Goal of the exercise: Please report each line of the data below that contains "lines".

===== Information provided =====

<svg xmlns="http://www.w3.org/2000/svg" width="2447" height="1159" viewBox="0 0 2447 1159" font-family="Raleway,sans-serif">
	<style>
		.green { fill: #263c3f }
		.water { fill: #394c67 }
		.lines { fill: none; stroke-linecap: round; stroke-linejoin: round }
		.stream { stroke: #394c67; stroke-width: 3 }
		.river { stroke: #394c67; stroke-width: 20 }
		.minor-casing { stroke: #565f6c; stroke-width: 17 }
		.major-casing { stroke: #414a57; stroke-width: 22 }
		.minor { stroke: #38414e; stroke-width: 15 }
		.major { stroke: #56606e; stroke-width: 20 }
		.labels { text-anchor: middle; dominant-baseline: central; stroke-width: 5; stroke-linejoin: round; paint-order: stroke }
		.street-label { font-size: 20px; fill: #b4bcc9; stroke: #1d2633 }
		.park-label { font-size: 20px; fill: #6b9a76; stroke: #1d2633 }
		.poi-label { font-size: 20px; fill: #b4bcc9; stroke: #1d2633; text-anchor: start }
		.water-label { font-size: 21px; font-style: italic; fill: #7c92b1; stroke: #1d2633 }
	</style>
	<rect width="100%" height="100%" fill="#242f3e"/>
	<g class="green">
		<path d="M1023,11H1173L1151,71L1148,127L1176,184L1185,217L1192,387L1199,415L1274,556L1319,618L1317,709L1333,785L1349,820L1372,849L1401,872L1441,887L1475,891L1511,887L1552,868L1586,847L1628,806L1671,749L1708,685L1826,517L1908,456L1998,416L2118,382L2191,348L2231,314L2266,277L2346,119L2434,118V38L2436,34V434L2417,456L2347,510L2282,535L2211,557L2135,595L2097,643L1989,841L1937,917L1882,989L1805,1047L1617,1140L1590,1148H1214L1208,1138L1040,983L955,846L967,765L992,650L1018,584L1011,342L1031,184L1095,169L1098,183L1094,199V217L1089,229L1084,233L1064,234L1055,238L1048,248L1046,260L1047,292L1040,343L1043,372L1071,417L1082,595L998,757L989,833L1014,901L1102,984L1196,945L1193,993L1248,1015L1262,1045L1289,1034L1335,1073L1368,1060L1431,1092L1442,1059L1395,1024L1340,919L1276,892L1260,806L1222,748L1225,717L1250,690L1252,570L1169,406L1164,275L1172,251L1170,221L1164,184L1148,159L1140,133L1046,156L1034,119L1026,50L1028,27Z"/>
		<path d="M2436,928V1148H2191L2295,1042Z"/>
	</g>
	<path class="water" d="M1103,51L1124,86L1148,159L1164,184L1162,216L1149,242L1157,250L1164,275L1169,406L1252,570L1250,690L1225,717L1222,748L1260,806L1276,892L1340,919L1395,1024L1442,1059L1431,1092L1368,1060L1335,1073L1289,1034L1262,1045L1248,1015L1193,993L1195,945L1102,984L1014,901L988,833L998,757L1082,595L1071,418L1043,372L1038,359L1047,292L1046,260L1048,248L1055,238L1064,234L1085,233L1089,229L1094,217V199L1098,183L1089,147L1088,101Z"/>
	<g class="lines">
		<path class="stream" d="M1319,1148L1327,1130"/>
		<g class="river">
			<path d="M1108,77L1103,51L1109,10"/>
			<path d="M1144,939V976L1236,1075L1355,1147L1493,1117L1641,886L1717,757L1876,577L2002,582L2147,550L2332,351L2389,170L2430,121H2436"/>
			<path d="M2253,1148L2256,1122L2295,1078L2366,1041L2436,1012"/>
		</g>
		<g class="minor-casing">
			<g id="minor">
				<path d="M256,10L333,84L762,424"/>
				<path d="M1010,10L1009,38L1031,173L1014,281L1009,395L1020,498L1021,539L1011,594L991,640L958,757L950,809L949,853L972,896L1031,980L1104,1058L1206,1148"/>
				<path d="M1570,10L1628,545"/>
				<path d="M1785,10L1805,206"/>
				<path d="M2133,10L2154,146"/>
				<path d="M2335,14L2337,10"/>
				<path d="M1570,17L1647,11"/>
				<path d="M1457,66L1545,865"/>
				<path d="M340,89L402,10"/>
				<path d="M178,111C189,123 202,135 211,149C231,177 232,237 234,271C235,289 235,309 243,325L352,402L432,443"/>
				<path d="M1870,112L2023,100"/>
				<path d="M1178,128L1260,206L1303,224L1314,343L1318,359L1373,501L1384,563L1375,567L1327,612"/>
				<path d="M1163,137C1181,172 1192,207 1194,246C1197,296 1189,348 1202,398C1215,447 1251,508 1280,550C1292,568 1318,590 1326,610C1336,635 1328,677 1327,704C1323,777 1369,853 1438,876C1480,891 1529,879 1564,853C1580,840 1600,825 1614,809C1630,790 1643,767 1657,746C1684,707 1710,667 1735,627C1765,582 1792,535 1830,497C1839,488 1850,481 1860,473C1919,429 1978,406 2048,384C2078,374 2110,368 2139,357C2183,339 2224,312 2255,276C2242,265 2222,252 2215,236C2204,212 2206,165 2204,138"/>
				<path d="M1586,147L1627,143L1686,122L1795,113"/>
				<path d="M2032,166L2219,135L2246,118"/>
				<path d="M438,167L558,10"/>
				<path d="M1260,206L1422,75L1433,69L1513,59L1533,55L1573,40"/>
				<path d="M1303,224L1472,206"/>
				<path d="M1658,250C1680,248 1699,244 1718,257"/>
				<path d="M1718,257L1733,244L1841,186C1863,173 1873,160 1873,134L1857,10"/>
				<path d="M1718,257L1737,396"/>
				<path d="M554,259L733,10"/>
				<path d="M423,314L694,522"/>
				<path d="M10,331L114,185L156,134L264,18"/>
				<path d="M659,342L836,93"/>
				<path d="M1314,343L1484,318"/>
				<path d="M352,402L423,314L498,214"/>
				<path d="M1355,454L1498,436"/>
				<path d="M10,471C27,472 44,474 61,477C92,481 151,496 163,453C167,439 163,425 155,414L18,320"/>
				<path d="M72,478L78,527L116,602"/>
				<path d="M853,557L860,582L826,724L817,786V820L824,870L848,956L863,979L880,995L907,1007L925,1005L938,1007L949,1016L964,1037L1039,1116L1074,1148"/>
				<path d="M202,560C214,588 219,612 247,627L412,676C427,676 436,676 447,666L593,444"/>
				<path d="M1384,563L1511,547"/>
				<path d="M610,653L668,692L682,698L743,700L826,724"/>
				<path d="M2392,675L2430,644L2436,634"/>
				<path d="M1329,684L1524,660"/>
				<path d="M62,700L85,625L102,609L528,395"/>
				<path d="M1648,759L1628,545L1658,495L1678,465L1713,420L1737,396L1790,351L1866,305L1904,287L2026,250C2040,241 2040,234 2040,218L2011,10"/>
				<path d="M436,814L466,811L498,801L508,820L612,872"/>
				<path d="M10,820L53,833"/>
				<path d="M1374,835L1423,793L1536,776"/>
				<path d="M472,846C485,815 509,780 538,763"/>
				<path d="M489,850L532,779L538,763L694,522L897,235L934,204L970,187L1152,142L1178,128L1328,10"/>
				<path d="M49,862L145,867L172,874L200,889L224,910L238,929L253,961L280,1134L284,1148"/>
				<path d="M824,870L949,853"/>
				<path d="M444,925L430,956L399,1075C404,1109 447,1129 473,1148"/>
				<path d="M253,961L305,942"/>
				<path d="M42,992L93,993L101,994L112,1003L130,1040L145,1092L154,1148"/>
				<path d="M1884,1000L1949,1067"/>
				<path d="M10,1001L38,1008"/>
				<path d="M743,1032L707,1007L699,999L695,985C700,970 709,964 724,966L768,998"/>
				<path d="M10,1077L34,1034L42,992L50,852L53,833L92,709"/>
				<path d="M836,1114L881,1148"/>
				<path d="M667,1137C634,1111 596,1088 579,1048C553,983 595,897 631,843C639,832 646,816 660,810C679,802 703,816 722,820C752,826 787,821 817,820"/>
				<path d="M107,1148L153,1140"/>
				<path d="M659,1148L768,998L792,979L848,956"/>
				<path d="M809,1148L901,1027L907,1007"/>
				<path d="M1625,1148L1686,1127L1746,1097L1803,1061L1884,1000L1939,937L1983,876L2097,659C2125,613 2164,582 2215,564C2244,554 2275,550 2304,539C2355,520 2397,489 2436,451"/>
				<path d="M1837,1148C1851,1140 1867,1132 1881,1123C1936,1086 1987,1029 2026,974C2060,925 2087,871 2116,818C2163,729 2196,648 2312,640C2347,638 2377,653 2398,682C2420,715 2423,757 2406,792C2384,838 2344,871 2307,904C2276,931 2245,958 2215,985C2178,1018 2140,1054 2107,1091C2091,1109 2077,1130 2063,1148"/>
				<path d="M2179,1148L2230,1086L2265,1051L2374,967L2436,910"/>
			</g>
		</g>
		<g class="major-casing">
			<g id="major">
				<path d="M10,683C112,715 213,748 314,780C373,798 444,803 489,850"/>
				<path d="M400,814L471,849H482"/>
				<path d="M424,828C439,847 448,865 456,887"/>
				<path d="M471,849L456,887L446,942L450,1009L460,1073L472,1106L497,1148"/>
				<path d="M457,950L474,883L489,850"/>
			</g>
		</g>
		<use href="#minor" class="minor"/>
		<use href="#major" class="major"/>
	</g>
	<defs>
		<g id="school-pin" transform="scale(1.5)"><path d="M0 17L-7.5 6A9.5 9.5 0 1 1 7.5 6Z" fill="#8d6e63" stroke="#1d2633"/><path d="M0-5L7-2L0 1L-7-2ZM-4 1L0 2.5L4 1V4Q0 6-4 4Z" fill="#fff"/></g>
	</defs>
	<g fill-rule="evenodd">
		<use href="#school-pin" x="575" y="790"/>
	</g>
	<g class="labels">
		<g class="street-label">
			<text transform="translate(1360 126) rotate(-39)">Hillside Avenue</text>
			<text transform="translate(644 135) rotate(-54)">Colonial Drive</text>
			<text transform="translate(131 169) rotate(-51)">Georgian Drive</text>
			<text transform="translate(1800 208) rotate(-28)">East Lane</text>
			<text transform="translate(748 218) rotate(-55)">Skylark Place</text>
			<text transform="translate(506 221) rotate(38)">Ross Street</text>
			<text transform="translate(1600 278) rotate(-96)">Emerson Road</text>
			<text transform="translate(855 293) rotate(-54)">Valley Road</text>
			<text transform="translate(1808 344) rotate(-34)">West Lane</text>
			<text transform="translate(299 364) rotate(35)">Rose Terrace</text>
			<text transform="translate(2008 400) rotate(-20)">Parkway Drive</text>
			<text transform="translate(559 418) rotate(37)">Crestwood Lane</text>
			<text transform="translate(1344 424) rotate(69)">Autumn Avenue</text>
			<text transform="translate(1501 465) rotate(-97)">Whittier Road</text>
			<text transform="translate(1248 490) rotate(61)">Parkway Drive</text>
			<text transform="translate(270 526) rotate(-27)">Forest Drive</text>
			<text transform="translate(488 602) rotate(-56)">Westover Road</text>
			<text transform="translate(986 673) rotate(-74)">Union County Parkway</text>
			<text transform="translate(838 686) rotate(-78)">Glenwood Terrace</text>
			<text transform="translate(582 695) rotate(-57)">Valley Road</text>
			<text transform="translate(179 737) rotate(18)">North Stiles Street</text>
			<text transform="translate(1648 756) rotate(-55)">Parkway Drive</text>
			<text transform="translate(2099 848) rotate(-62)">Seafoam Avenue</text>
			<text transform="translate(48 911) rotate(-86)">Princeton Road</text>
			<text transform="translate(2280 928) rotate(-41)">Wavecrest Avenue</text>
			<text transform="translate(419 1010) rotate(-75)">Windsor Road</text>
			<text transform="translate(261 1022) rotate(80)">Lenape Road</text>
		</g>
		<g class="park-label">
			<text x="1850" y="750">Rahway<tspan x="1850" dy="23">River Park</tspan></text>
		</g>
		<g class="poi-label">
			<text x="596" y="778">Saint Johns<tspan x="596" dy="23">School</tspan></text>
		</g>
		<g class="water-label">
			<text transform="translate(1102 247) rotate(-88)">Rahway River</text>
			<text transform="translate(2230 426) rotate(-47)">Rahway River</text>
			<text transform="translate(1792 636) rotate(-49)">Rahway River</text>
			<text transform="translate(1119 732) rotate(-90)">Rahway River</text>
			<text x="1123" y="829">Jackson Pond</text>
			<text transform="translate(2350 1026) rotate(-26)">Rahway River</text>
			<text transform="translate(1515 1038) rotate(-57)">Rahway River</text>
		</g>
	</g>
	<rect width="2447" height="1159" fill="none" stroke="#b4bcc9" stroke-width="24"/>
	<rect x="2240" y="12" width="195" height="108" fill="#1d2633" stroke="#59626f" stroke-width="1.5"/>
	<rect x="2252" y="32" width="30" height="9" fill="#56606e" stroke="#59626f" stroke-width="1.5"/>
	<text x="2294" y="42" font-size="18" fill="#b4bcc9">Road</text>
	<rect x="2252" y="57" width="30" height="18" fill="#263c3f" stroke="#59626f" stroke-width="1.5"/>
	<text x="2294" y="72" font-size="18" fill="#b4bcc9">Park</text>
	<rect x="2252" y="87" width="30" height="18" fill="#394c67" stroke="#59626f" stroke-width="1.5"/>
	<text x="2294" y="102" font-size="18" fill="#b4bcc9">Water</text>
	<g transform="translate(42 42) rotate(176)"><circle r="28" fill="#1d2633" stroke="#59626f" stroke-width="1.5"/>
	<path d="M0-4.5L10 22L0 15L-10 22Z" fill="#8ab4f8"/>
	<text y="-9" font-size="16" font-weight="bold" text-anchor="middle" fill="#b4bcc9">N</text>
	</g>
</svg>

=====

Result of this exercise:
		.lines { fill: none; stroke-linecap: round; stroke-linejoin: round }
	<g class="lines">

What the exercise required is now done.